There are more than 11,000 restaurants in Hong Kong, and after four days of literally constant eating — a meal here, a bite swiped from something in the market, a snack there — we've touched on less than an iota of them. Even Jamie, who has seen a good chunk of the world, admits he's never experienced such a wide swath of variety in one place.

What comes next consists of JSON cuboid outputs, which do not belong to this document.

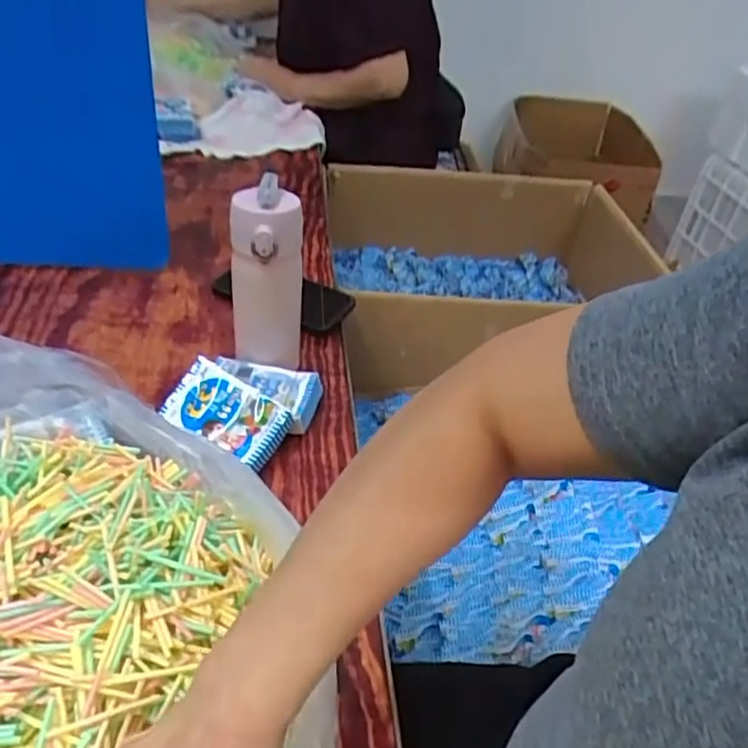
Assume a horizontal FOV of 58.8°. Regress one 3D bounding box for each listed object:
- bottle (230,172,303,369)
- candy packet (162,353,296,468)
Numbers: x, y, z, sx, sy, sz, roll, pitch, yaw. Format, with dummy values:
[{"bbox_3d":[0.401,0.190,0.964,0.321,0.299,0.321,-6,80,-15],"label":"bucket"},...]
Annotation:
[{"bbox_3d":[-0.107,-0.083,0.663,0.066,0.207,0.066,0,41,-9],"label":"bottle"},{"bbox_3d":[-0.133,0.034,0.606,0.112,0.019,0.066,24,67,17],"label":"candy packet"}]

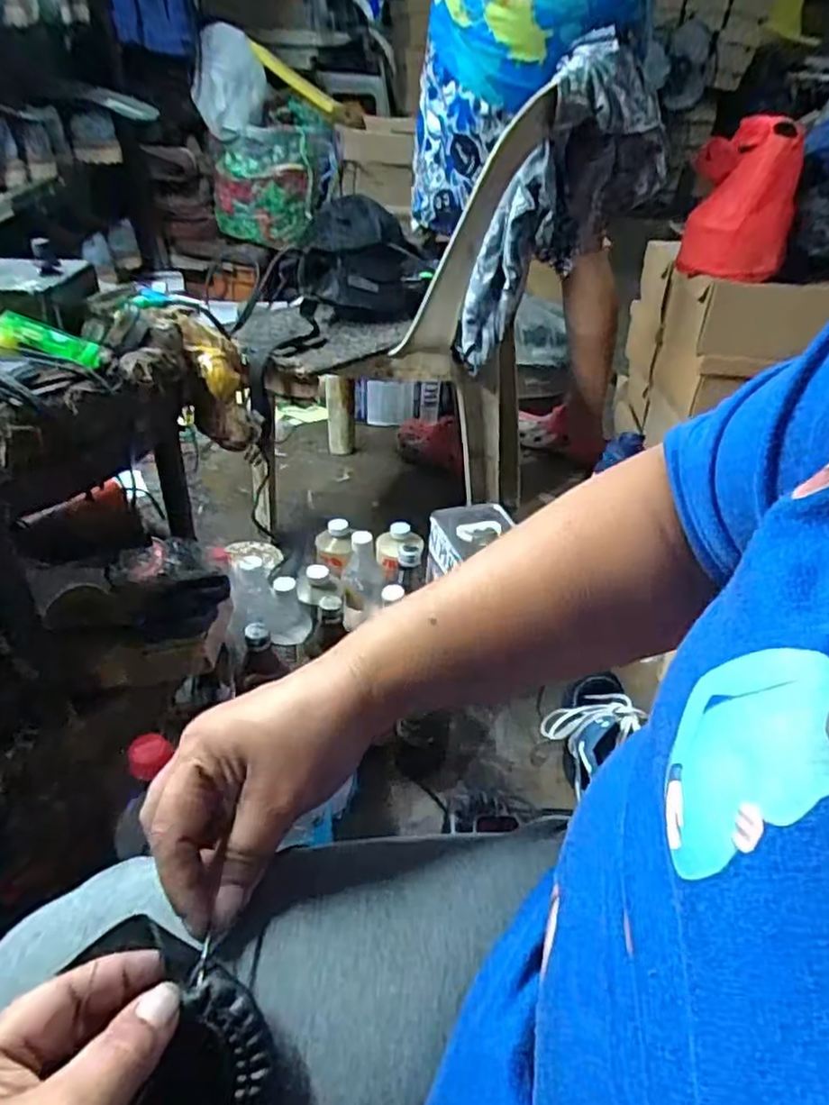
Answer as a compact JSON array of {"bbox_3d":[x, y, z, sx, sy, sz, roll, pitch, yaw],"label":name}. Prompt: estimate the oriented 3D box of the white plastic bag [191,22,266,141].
[{"bbox_3d":[-0.420,-1.064,1.565,0.157,0.202,0.044,-15,41,-24],"label":"white plastic bag"}]

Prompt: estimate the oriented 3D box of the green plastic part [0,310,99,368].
[{"bbox_3d":[-0.271,-0.157,0.511,0.070,0.016,0.013,20,34,-14],"label":"green plastic part"}]

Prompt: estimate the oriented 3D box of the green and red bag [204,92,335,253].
[{"bbox_3d":[-0.342,-0.929,1.692,0.298,0.299,0.157,-3,37,-10],"label":"green and red bag"}]

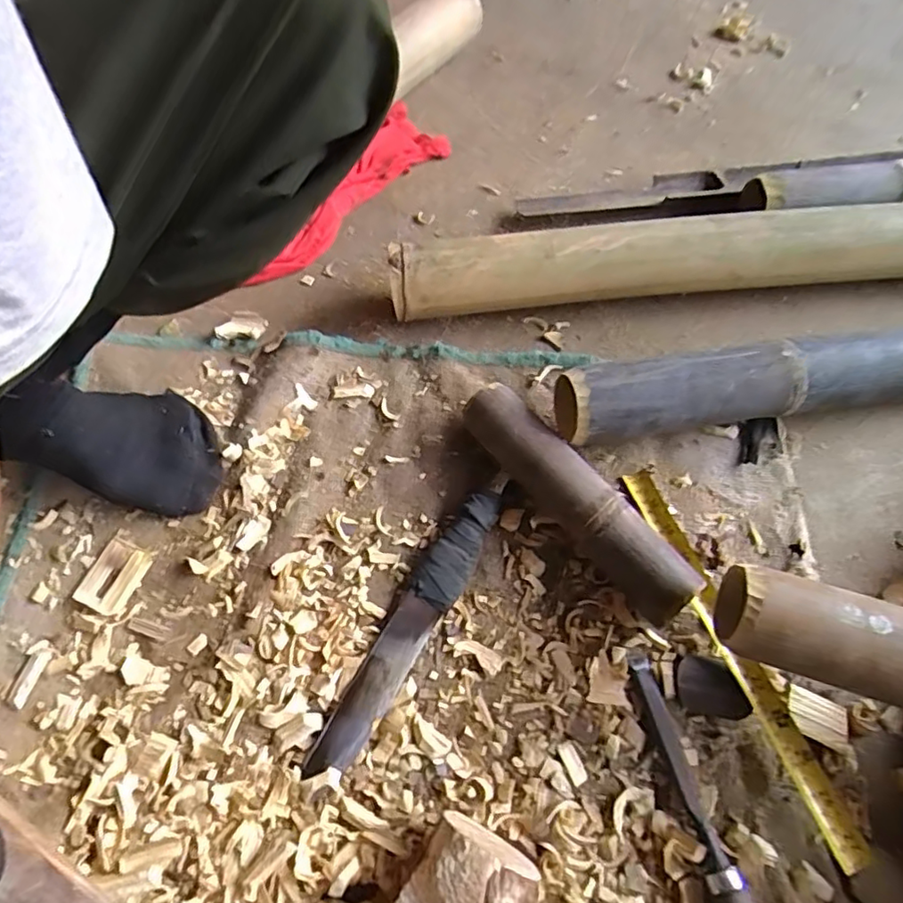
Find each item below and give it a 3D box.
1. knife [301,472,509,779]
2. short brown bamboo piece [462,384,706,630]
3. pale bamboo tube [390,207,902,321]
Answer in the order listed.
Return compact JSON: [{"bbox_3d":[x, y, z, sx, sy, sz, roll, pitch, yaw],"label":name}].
[{"bbox_3d":[-0.027,0.125,0.460,0.037,0.022,0.256,29,67,13],"label":"knife"},{"bbox_3d":[0.098,0.037,0.484,0.046,0.053,0.226,-36,69,-17],"label":"short brown bamboo piece"},{"bbox_3d":[0.251,-0.183,0.586,0.609,0.085,0.059,-4,64,-3],"label":"pale bamboo tube"}]

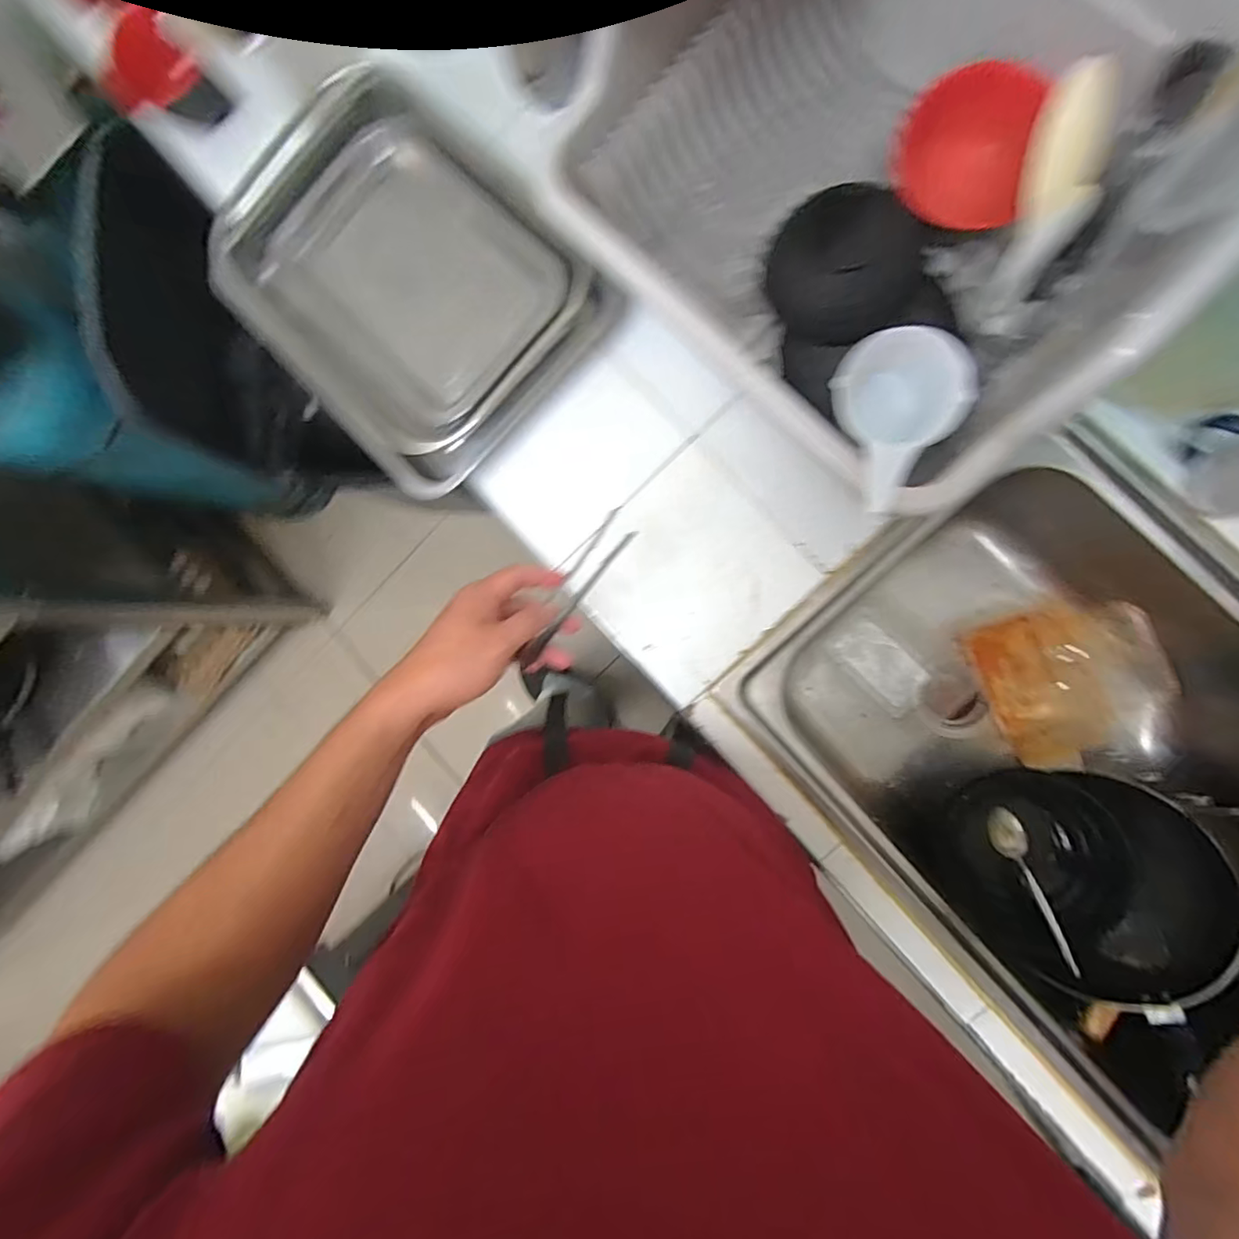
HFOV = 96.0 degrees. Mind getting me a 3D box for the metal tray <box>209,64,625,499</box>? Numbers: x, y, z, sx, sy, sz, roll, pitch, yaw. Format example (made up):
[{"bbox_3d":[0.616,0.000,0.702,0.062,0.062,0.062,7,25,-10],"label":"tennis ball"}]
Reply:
[{"bbox_3d":[-0.213,-0.332,0.559,0.347,0.067,0.279,45,98,6],"label":"metal tray"}]

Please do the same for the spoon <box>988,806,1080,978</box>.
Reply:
[{"bbox_3d":[0.453,0.292,0.612,0.032,0.020,0.166,-15,58,10],"label":"spoon"}]

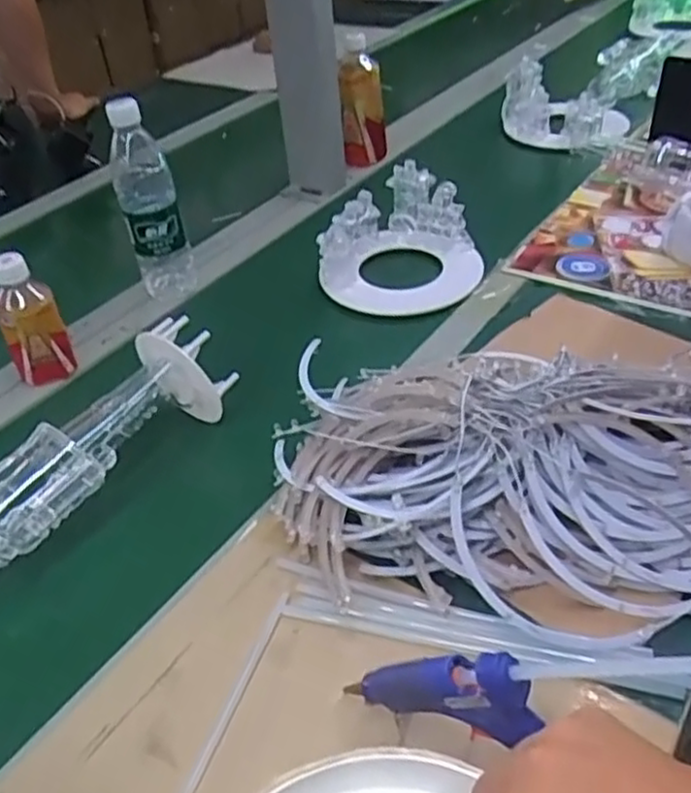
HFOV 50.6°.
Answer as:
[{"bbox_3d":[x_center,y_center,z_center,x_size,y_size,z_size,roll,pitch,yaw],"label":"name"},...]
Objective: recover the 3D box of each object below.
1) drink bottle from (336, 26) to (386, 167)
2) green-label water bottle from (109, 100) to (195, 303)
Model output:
[{"bbox_3d":[0.024,-0.438,1.100,0.068,0.184,0.083,-5,40,1],"label":"drink bottle"},{"bbox_3d":[-0.223,-0.218,0.832,0.063,0.224,0.066,-13,40,-9],"label":"green-label water bottle"}]

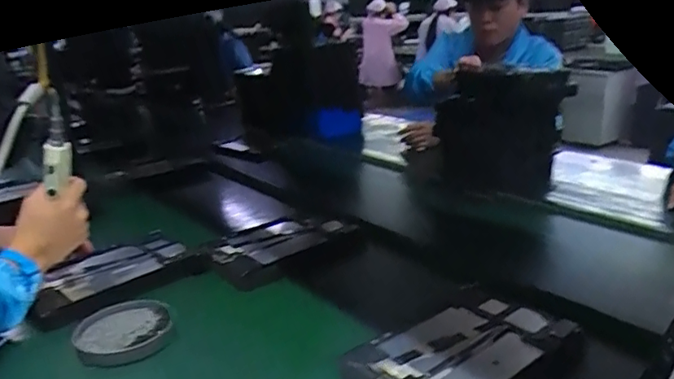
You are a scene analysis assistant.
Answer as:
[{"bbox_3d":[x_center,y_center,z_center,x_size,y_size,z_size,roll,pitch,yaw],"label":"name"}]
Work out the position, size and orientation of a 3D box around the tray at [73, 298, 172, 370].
[{"bbox_3d":[-0.269,0.180,0.681,0.113,0.030,0.108,-6,16,-20],"label":"tray"}]

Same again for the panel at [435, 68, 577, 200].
[{"bbox_3d":[0.386,-0.135,1.290,0.281,0.321,0.041,7,31,10],"label":"panel"}]

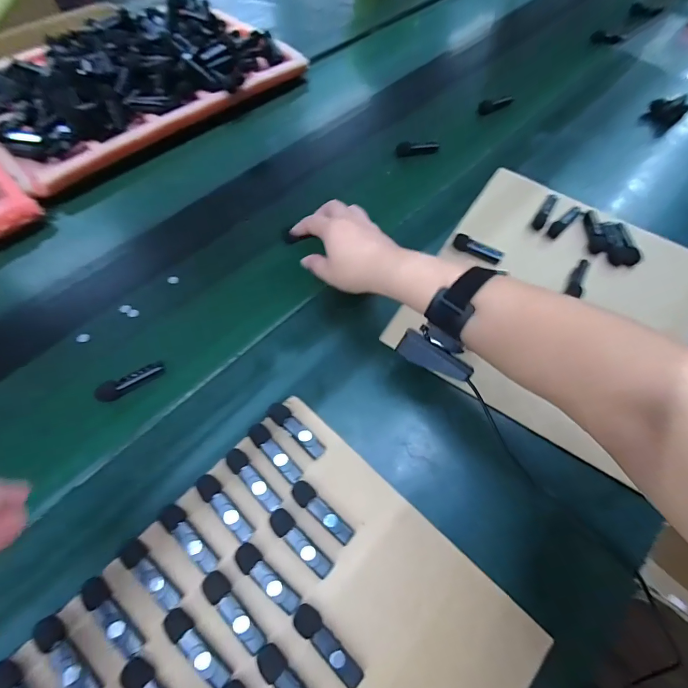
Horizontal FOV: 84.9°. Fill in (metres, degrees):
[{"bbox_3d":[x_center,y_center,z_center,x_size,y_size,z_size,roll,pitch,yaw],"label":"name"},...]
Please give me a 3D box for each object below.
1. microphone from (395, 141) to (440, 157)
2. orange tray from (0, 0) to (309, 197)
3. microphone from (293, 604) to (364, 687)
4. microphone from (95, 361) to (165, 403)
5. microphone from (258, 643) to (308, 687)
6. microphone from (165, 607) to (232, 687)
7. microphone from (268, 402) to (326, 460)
[{"bbox_3d":[0.116,-0.307,0.588,0.065,0.016,0.020,2,61,1],"label":"microphone"},{"bbox_3d":[-0.338,-0.445,0.613,0.488,0.066,0.294,-39,68,-19],"label":"orange tray"},{"bbox_3d":[-0.013,0.231,0.288,0.018,0.013,0.065,-39,68,-19],"label":"microphone"},{"bbox_3d":[-0.221,0.041,0.395,0.069,0.022,0.017,-27,64,-14],"label":"microphone"},{"bbox_3d":[-0.038,0.251,0.275,0.017,0.012,0.064,-41,68,-20],"label":"microphone"},{"bbox_3d":[-0.110,0.225,0.278,0.063,0.011,0.017,39,68,19],"label":"microphone"},{"bbox_3d":[-0.046,0.082,0.361,0.066,0.013,0.018,39,68,19],"label":"microphone"}]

>> PHOTOS: Jamie Bissonnette in Hong Kong <<
People in Hong Kong eat like food is a routine, a ceremony, and a treat, all at once. It came across to me, a Westerner who regularly partakes in the ever-trendy practice of food worship, as a razor-fine balance of necessity and indulgence — it is more than okay to be blown away by your food, but it's also okay to understand that it's just sustenance, so calm down already. This ideology happens to exactly align with how Jamie operates. Food is not an art, he'll tell you. It's a trade. All that matters is how it tastes.
Isn't taste in itself an art? Maybe, maybe not, but as Jamie leans back in his seat, puts down his chopsticks, and says, "I'm in fucking heaven right now" once more for good measure, I'm inclined to think it is.